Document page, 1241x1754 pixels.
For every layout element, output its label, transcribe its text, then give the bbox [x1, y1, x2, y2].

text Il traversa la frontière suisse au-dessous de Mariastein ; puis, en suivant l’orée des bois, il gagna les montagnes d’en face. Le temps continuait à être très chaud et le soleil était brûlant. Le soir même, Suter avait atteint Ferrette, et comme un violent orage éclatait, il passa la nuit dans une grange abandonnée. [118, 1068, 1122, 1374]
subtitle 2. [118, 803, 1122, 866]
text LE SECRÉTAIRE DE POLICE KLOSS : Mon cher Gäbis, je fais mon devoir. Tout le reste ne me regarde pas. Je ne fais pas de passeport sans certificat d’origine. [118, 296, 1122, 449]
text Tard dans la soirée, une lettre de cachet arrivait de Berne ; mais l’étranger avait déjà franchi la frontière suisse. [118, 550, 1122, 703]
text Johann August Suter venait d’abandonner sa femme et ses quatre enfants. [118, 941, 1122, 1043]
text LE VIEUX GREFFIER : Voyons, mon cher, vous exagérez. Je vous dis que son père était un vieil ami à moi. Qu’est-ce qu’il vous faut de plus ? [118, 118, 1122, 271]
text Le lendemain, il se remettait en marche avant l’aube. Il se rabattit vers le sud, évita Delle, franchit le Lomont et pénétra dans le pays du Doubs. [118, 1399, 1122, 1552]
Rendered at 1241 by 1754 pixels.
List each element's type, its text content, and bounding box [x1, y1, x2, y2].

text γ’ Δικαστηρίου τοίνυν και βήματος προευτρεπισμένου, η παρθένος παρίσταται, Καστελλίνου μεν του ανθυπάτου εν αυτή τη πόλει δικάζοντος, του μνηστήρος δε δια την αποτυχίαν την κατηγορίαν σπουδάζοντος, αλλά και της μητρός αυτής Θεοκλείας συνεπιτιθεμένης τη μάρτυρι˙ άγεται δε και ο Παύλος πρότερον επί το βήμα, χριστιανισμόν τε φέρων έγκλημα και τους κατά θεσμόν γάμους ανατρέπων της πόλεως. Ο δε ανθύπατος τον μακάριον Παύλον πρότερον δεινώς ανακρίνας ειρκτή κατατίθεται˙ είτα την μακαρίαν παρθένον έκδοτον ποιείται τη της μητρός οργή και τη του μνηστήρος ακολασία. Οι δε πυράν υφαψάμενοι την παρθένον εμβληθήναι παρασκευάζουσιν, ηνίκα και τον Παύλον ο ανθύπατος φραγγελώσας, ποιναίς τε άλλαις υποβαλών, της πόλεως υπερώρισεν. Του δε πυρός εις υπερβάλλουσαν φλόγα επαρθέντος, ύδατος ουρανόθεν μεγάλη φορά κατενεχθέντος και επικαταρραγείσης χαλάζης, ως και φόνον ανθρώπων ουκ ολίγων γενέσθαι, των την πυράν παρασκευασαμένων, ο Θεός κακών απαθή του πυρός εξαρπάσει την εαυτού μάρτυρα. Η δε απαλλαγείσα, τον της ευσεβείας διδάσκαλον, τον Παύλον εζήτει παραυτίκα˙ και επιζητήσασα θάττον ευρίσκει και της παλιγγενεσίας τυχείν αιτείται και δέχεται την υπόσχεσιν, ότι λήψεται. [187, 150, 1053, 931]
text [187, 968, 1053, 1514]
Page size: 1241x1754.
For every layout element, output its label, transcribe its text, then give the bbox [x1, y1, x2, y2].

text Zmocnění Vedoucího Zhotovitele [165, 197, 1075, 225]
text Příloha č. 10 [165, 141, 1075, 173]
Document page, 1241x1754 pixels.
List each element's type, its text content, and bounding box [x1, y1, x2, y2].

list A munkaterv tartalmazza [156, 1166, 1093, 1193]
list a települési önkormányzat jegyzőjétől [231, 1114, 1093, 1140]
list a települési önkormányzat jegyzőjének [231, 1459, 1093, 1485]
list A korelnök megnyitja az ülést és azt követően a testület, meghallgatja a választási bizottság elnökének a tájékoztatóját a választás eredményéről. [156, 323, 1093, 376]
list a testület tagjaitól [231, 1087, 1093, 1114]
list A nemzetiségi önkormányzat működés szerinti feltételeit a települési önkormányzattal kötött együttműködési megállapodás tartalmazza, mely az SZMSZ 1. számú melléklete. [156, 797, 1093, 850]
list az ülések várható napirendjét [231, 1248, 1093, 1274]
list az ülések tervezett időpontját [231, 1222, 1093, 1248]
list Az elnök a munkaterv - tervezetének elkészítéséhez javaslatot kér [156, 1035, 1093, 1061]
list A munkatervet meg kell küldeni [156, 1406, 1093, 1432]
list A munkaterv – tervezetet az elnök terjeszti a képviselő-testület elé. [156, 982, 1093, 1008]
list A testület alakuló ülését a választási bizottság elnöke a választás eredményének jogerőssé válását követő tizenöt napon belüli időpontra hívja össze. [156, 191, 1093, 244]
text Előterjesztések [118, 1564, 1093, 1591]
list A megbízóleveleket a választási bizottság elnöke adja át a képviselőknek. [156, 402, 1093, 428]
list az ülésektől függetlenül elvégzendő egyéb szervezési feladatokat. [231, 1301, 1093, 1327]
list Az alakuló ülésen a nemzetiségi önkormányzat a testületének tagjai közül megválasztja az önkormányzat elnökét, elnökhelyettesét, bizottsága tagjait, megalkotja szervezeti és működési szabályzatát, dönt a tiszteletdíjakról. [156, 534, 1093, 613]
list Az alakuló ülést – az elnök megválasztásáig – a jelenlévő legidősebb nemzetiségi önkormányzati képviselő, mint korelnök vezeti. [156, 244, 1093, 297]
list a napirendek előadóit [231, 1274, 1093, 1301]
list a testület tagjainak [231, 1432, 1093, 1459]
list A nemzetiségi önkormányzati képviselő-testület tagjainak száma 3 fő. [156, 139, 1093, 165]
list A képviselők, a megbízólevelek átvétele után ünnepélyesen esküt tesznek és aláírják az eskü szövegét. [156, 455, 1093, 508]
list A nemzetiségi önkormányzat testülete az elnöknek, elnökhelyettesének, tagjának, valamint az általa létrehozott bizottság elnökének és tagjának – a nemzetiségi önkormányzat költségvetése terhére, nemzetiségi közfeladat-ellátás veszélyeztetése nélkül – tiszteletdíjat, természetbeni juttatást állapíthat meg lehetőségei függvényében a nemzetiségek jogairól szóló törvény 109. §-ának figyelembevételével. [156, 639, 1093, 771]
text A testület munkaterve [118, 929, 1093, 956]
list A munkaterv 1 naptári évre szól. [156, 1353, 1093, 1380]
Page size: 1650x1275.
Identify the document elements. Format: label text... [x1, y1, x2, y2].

(Exercise requirements)
Recreate the listing exactly, so that each entry reads as before.

(Result)
Document page, 1241x1754 pixels.
For every layout element, output its label, transcribe its text, then give the bbox [x1, y1, x2, y2].

text Il traversa la frontière suisse au-dessous de Mariastein ; puis, en suivant l’orée des bois, il gagna les montagnes d’en face. Le temps continuait à être très chaud et le soleil était brûlant. Le soir même, Suter avait atteint Ferrette, et comme un violent orage éclatait, il passa la nuit dans une grange abandonnée. [118, 1068, 1122, 1374]
subtitle 2. [118, 803, 1122, 866]
text LE SECRÉTAIRE DE POLICE KLOSS : Mon cher Gäbis, je fais mon devoir. Tout le reste ne me regarde pas. Je ne fais pas de passeport sans certificat d’origine. [118, 296, 1122, 449]
text Tard dans la soirée, une lettre de cachet arrivait de Berne ; mais l’étranger avait déjà franchi la frontière suisse. [118, 550, 1122, 703]
text Johann August Suter venait d’abandonner sa femme et ses quatre enfants. [118, 941, 1122, 1043]
text LE VIEUX GREFFIER : Voyons, mon cher, vous exagérez. Je vous dis que son père était un vieil ami à moi. Qu’est-ce qu’il vous faut de plus ? [118, 118, 1122, 271]
text Le lendemain, il se remettait en marche avant l’aube. Il se rabattit vers le sud, évita Delle, franchit le Lomont et pénétra dans le pays du Doubs. [118, 1399, 1122, 1552]
Rendered at 1241 by 1754 pixels.
List each element's type, its text content, and bounding box [x1, y1, x2, y2].

text γ’ Δικαστηρίου τοίνυν και βήματος προευτρεπισμένου, η παρθένος παρίσταται, Καστελλίνου μεν του ανθυπάτου εν αυτή τη πόλει δικάζοντος, του μνηστήρος δε δια την αποτυχίαν την κατηγορίαν σπουδάζοντος, αλλά και της μητρός αυτής Θεοκλείας συνεπιτιθεμένης τη μάρτυρι˙ άγεται δε και ο Παύλος πρότερον επί το βήμα, χριστιανισμόν τε φέρων έγκλημα και τους κατά θεσμόν γάμους ανατρέπων της πόλεως. Ο δε ανθύπατος τον μακάριον Παύλον πρότερον δεινώς ανακρίνας ειρκτή κατατίθεται˙ είτα την μακαρίαν παρθένον έκδοτον ποιείται τη της μητρός οργή και τη του μνηστήρος ακολασία. Οι δε πυράν υφαψάμενοι την παρθένον εμβληθήναι παρασκευάζουσιν, ηνίκα και τον Παύλον ο ανθύπατος φραγγελώσας, ποιναίς τε άλλαις υποβαλών, της πόλεως υπερώρισεν. Του δε πυρός εις υπερβάλλουσαν φλόγα επαρθέντος, ύδατος ουρανόθεν μεγάλη φορά κατενεχθέντος και επικαταρραγείσης χαλάζης, ως και φόνον ανθρώπων ουκ ολίγων γενέσθαι, των την πυράν παρασκευασαμένων, ο Θεός κακών απαθή του πυρός εξαρπάσει την εαυτού μάρτυρα. Η δε απαλλαγείσα, τον της ευσεβείας διδάσκαλον, τον Παύλον εζήτει παραυτίκα˙ και επιζητήσασα θάττον ευρίσκει και της παλιγγενεσίας τυχείν αιτείται και δέχεται την υπόσχεσιν, ότι λήψεται. [187, 150, 1053, 931]
text [187, 968, 1053, 1514]
Page size: 1241x1754.
For every layout element, output its label, transcribe its text, then give the bbox [x1, y1, x2, y2].

text Zmocnění Vedoucího Zhotovitele [165, 197, 1075, 225]
text Příloha č. 10 [165, 141, 1075, 173]
Document page, 1241x1754 pixels.
List each element's type, its text content, and bounding box [x1, y1, x2, y2].

list A munkaterv tartalmazza [156, 1166, 1093, 1193]
list a települési önkormányzat jegyzőjétől [231, 1114, 1093, 1140]
list a települési önkormányzat jegyzőjének [231, 1459, 1093, 1485]
list A korelnök megnyitja az ülést és azt követően a testület, meghallgatja a választási bizottság elnökének a tájékoztatóját a választás eredményéről. [156, 323, 1093, 376]
list a testület tagjaitól [231, 1087, 1093, 1114]
list A nemzetiségi önkormányzat működés szerinti feltételeit a települési önkormányzattal kötött együttműködési megállapodás tartalmazza, mely az SZMSZ 1. számú melléklete. [156, 797, 1093, 850]
list az ülések várható napirendjét [231, 1248, 1093, 1274]
list az ülések tervezett időpontját [231, 1222, 1093, 1248]
list Az elnök a munkaterv - tervezetének elkészítéséhez javaslatot kér [156, 1035, 1093, 1061]
list A munkatervet meg kell küldeni [156, 1406, 1093, 1432]
list A munkaterv – tervezetet az elnök terjeszti a képviselő-testület elé. [156, 982, 1093, 1008]
list A testület alakuló ülését a választási bizottság elnöke a választás eredményének jogerőssé válását követő tizenöt napon belüli időpontra hívja össze. [156, 191, 1093, 244]
text Előterjesztések [118, 1564, 1093, 1591]
list A megbízóleveleket a választási bizottság elnöke adja át a képviselőknek. [156, 402, 1093, 428]
list az ülésektől függetlenül elvégzendő egyéb szervezési feladatokat. [231, 1301, 1093, 1327]
list Az alakuló ülésen a nemzetiségi önkormányzat a testületének tagjai közül megválasztja az önkormányzat elnökét, elnökhelyettesét, bizottsága tagjait, megalkotja szervezeti és működési szabályzatát, dönt a tiszteletdíjakról. [156, 534, 1093, 613]
list Az alakuló ülést – az elnök megválasztásáig – a jelenlévő legidősebb nemzetiségi önkormányzati képviselő, mint korelnök vezeti. [156, 244, 1093, 297]
list a napirendek előadóit [231, 1274, 1093, 1301]
list a testület tagjainak [231, 1432, 1093, 1459]
list A nemzetiségi önkormányzati képviselő-testület tagjainak száma 3 fő. [156, 139, 1093, 165]
list A képviselők, a megbízólevelek átvétele után ünnepélyesen esküt tesznek és aláírják az eskü szövegét. [156, 455, 1093, 508]
list A nemzetiségi önkormányzat testülete az elnöknek, elnökhelyettesének, tagjának, valamint az általa létrehozott bizottság elnökének és tagjának – a nemzetiségi önkormányzat költségvetése terhére, nemzetiségi közfeladat-ellátás veszélyeztetése nélkül – tiszteletdíjat, természetbeni juttatást állapíthat meg lehetőségei függvényében a nemzetiségek jogairól szóló törvény 109. §-ának figyelembevételével. [156, 639, 1093, 771]
text A testület munkaterve [118, 929, 1093, 956]
list A munkaterv 1 naptári évre szól. [156, 1353, 1093, 1380]
Page size: 1650x1275.
Identify the document elements. Format: label text... [x1, y1, x2, y2].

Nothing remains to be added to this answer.